→ **Exercise details**
Could you write out the records below exactly as they appear, leaving out any pictures?

→ **Provided entries**
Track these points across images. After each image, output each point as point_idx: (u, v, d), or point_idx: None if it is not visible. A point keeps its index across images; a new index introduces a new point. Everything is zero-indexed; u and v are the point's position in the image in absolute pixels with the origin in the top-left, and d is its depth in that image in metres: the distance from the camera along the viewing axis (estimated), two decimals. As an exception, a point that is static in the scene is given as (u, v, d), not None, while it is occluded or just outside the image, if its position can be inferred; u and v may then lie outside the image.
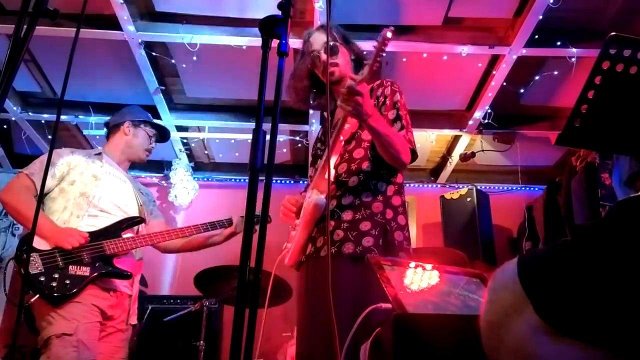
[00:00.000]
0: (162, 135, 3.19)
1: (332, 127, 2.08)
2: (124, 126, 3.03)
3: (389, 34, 1.77)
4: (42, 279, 2.45)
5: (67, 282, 2.50)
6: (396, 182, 2.14)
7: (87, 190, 2.74)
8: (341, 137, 2.08)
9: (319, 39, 2.27)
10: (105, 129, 3.15)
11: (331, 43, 2.21)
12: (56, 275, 2.48)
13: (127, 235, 2.75)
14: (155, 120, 3.27)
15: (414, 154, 2.08)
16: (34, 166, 2.69)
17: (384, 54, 1.85)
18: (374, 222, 2.00)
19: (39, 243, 2.52)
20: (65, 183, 2.73)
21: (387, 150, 1.98)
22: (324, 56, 2.22)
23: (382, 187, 2.08)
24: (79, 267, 2.55)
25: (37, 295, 2.43)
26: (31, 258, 2.47)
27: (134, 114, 3.11)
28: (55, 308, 2.44)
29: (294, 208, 2.25)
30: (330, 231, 2.02)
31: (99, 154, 2.96)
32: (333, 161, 2.10)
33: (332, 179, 2.08)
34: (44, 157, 2.75)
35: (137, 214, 2.91)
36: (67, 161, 2.78)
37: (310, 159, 2.56)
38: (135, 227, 2.89)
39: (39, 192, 2.59)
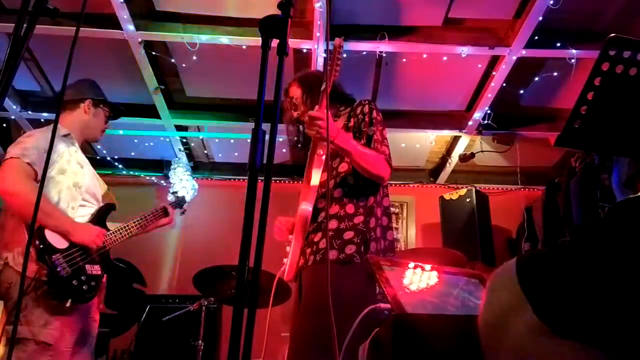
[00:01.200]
0: (115, 114, 2.95)
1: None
2: (84, 104, 2.75)
3: (342, 43, 2.01)
4: (75, 282, 2.33)
5: (93, 283, 2.40)
6: (378, 194, 2.26)
7: (78, 180, 2.58)
8: (320, 152, 2.22)
9: (294, 92, 2.49)
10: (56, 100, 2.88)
11: (297, 99, 2.45)
12: (83, 278, 2.37)
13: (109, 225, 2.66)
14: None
15: (390, 166, 2.20)
16: (30, 153, 2.38)
17: (339, 62, 2.03)
18: (357, 230, 2.12)
19: (54, 239, 2.34)
20: (55, 171, 2.50)
21: (361, 167, 2.13)
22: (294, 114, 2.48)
23: (363, 201, 2.20)
24: (92, 265, 2.44)
25: (70, 300, 2.30)
26: (56, 259, 2.32)
27: (94, 92, 2.84)
28: (51, 311, 2.29)
29: (284, 227, 2.41)
30: (317, 241, 2.16)
31: (68, 135, 2.66)
32: (317, 174, 2.23)
33: (318, 193, 2.22)
34: (36, 143, 2.45)
35: (104, 201, 2.74)
36: (46, 148, 2.43)
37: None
38: None
39: (39, 182, 2.30)
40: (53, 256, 2.32)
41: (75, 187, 2.57)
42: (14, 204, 2.34)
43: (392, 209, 2.60)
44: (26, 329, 2.25)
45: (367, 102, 2.36)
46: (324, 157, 2.23)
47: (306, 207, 2.19)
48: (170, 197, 3.39)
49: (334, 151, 2.28)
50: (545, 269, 0.68)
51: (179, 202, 3.36)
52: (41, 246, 2.32)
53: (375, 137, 2.24)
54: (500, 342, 0.69)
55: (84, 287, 2.37)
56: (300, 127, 2.51)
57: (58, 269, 2.30)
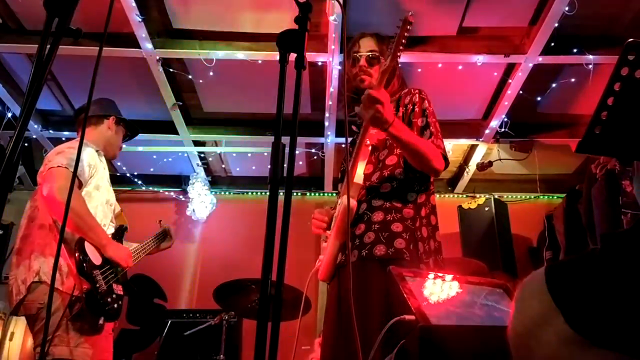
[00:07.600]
0: (132, 133, 2.99)
1: (357, 135, 2.05)
2: (109, 120, 2.78)
3: (411, 17, 1.81)
4: (109, 300, 2.32)
5: (120, 302, 2.40)
6: (426, 192, 2.10)
7: (110, 197, 2.59)
8: (367, 142, 2.04)
9: (367, 44, 2.25)
10: (76, 116, 2.86)
11: (372, 54, 2.21)
12: (114, 296, 2.36)
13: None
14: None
15: (445, 160, 2.05)
16: (78, 165, 2.33)
17: (405, 41, 1.86)
18: (405, 226, 1.95)
19: (91, 254, 2.31)
20: (91, 187, 2.49)
21: (415, 158, 1.96)
22: (362, 62, 2.20)
23: (413, 197, 2.04)
24: (117, 285, 2.44)
25: (103, 318, 2.30)
26: (95, 274, 2.30)
27: (116, 110, 2.86)
28: (84, 330, 2.28)
29: (326, 218, 2.19)
30: (359, 234, 1.98)
31: (97, 150, 2.65)
32: (362, 167, 2.05)
33: (363, 184, 2.03)
34: (75, 154, 2.29)
35: (117, 222, 2.72)
36: (89, 162, 2.52)
37: (338, 175, 2.47)
38: None
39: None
40: (94, 272, 2.31)
41: (107, 204, 2.57)
42: (72, 219, 2.29)
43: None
44: (63, 348, 2.21)
45: (417, 91, 2.18)
46: (370, 147, 2.07)
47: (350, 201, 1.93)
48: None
49: (380, 142, 2.12)
50: (576, 278, 0.67)
51: (166, 232, 3.19)
52: (82, 260, 2.28)
53: (432, 129, 2.06)
54: (531, 352, 0.69)
55: (115, 305, 2.37)
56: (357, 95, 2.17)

→ **Answer to the problem**
Track these points across images. After each image, output each point as point_idx: (u, v, d), or point_idx: None if it is not visible. A point keeps its index across images; a new index introduces a new point. Everything is zero-indexed; u and v are the point's position in the image in absolute pixels with the origin in the top-left, and d is its depth in that image in metres: the distance from the camera along the viewing axis (estimated), two decimals. As an exception, a point that is static in the scene is given as (u, v, d), not None, while it is occluded or just outside the image, if its position can be inferred; u and v may then lie outside the image.
[00:00.000]
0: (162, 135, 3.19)
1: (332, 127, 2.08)
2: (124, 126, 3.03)
3: (389, 34, 1.77)
4: (42, 279, 2.45)
5: (67, 282, 2.50)
6: (396, 182, 2.14)
7: (87, 190, 2.74)
8: (341, 137, 2.08)
9: (319, 39, 2.27)
10: (105, 129, 3.15)
11: (331, 43, 2.21)
12: (56, 275, 2.48)
13: (127, 235, 2.75)
14: (155, 120, 3.27)
15: (414, 154, 2.08)
16: (34, 166, 2.69)
17: (384, 54, 1.85)
18: (374, 222, 2.00)
19: (39, 243, 2.52)
20: (65, 183, 2.73)
21: (387, 150, 1.98)
22: (324, 56, 2.22)
23: (382, 187, 2.08)
24: (79, 267, 2.55)
25: (37, 295, 2.43)
26: (31, 258, 2.47)
27: (134, 114, 3.11)
28: (55, 308, 2.44)
29: (294, 208, 2.25)
30: (330, 231, 2.02)
31: (99, 154, 2.96)
32: (333, 161, 2.10)
33: (332, 179, 2.08)
34: (44, 157, 2.75)
35: (137, 214, 2.91)
36: (67, 161, 2.78)
37: (310, 159, 2.56)
38: (135, 227, 2.89)
39: (39, 192, 2.59)
[00:01.200]
0: (115, 114, 2.95)
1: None
2: (84, 104, 2.75)
3: (342, 43, 2.01)
4: (75, 282, 2.33)
5: (93, 283, 2.40)
6: (378, 194, 2.26)
7: (78, 180, 2.58)
8: (320, 152, 2.22)
9: (294, 92, 2.49)
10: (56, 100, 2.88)
11: (297, 99, 2.45)
12: (83, 278, 2.37)
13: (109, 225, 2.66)
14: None
15: (390, 166, 2.20)
16: (30, 153, 2.38)
17: (339, 62, 2.03)
18: (357, 230, 2.12)
19: (54, 239, 2.34)
20: (55, 171, 2.50)
21: (361, 167, 2.13)
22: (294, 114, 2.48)
23: (363, 201, 2.20)
24: (92, 265, 2.44)
25: (70, 300, 2.30)
26: (56, 259, 2.32)
27: (94, 92, 2.84)
28: (51, 311, 2.29)
29: (284, 227, 2.41)
30: (317, 241, 2.16)
31: (68, 135, 2.66)
32: (317, 174, 2.23)
33: (318, 193, 2.22)
34: (36, 143, 2.45)
35: (104, 201, 2.74)
36: (46, 148, 2.43)
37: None
38: None
39: (39, 182, 2.30)
40: (53, 256, 2.32)
41: (75, 187, 2.57)
42: (14, 204, 2.34)
43: (392, 209, 2.60)
44: (26, 329, 2.25)
45: (367, 102, 2.36)
46: (324, 157, 2.23)
47: (306, 207, 2.19)
48: (170, 197, 3.39)
49: (334, 151, 2.28)
50: (545, 269, 0.68)
51: (179, 202, 3.36)
52: (41, 246, 2.32)
53: (375, 137, 2.24)
54: (500, 342, 0.69)
55: (84, 287, 2.37)
56: (300, 127, 2.51)
57: (58, 269, 2.30)
[00:07.600]
0: (132, 133, 2.99)
1: (357, 135, 2.05)
2: (109, 120, 2.78)
3: (411, 17, 1.81)
4: (109, 300, 2.32)
5: (120, 302, 2.40)
6: (426, 192, 2.10)
7: (110, 197, 2.59)
8: (367, 142, 2.04)
9: (367, 44, 2.25)
10: (76, 116, 2.86)
11: (372, 54, 2.21)
12: (114, 296, 2.36)
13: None
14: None
15: (445, 160, 2.05)
16: (78, 165, 2.33)
17: (405, 41, 1.86)
18: (405, 226, 1.95)
19: (91, 254, 2.31)
20: (91, 187, 2.49)
21: (415, 158, 1.96)
22: (362, 62, 2.20)
23: (413, 197, 2.04)
24: (117, 285, 2.44)
25: (103, 318, 2.30)
26: (95, 274, 2.30)
27: (116, 110, 2.86)
28: (84, 330, 2.28)
29: (326, 218, 2.19)
30: (359, 234, 1.98)
31: (97, 150, 2.65)
32: (362, 167, 2.05)
33: (363, 184, 2.03)
34: (75, 154, 2.29)
35: (117, 222, 2.72)
36: (89, 162, 2.52)
37: (338, 175, 2.47)
38: None
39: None
40: (94, 272, 2.31)
41: (107, 204, 2.57)
42: (72, 219, 2.29)
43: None
44: (63, 348, 2.21)
45: (417, 91, 2.18)
46: (370, 147, 2.07)
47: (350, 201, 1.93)
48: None
49: (380, 142, 2.12)
50: (576, 278, 0.67)
51: (166, 232, 3.19)
52: (82, 260, 2.28)
53: (432, 129, 2.06)
54: (531, 352, 0.69)
55: (115, 305, 2.37)
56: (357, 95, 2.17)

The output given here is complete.